***** WORKING DATA *****

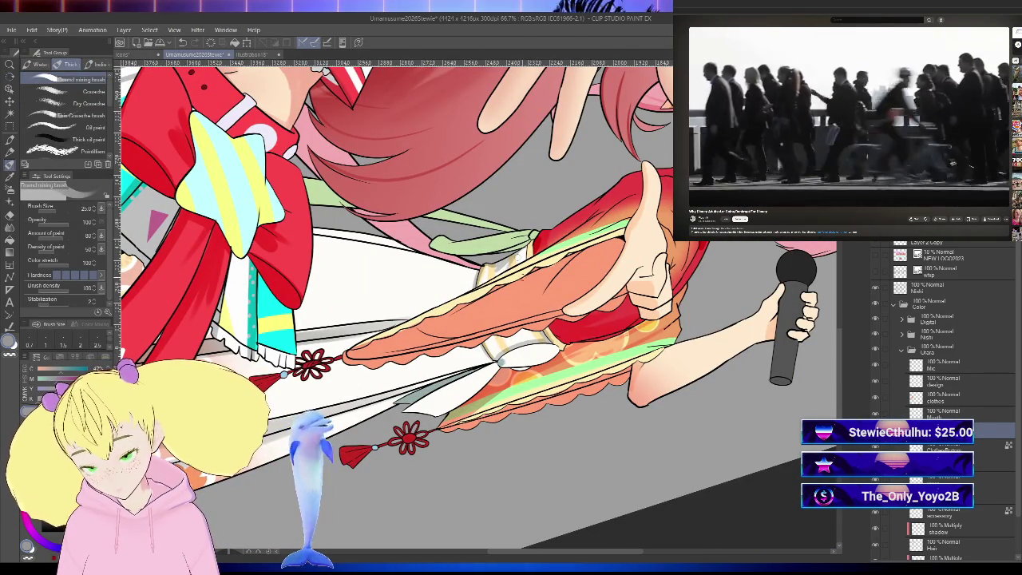
{"action": "mouse_move", "coordinate": [479, 303]}
{"action": "left_mouse_down"}
{"action": "mouse_move", "coordinate": [559, 320]}
{"action": "mouse_move", "coordinate": [471, 284]}
{"action": "left_mouse_up"}
{"action": "scroll", "coordinate": [472, 284], "scroll_direction": "up", "scroll_amount": 5}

*****

WHAT TO WORK ON >>
Without including any picture, restate every entry above exactly.

TASK SOLUTION >>
{"action": "mouse_move", "coordinate": [479, 303]}
{"action": "left_mouse_down"}
{"action": "mouse_move", "coordinate": [559, 320]}
{"action": "mouse_move", "coordinate": [471, 284]}
{"action": "left_mouse_up"}
{"action": "scroll", "coordinate": [472, 284], "scroll_direction": "up", "scroll_amount": 5}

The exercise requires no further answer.